═══ EXERCISE INPUTS ═══

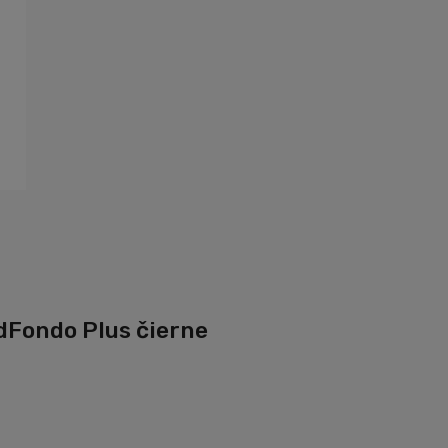
dFondo Plus čierne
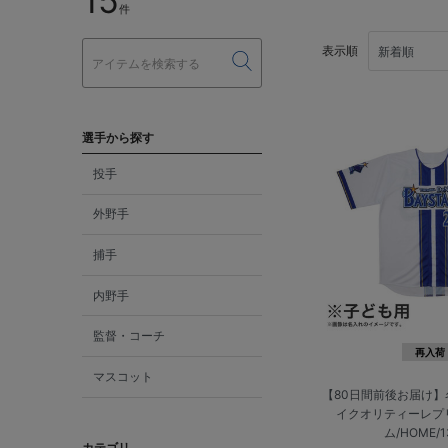
15
件
表示順
選手から探す
投手
外野手
捕手
内野手
監督・コーチ
再入荷
マスコット
【80日間前後お届け
イクオリティーレプ
ム/HOME/1
カテゴリ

═══

#### PROBLEM DETAILS:
Print the records again exactly. Skip every picture.

#### WORKED SOLUTION:
dFondo Plus čierne
15
件
表示順
選手から探す
投手
外野手
捕手
内野手
監督・コーチ
再入荷
マスコット
【80日間前後お届け
イクオリティーレプ
ム/HOME/1
カテゴリ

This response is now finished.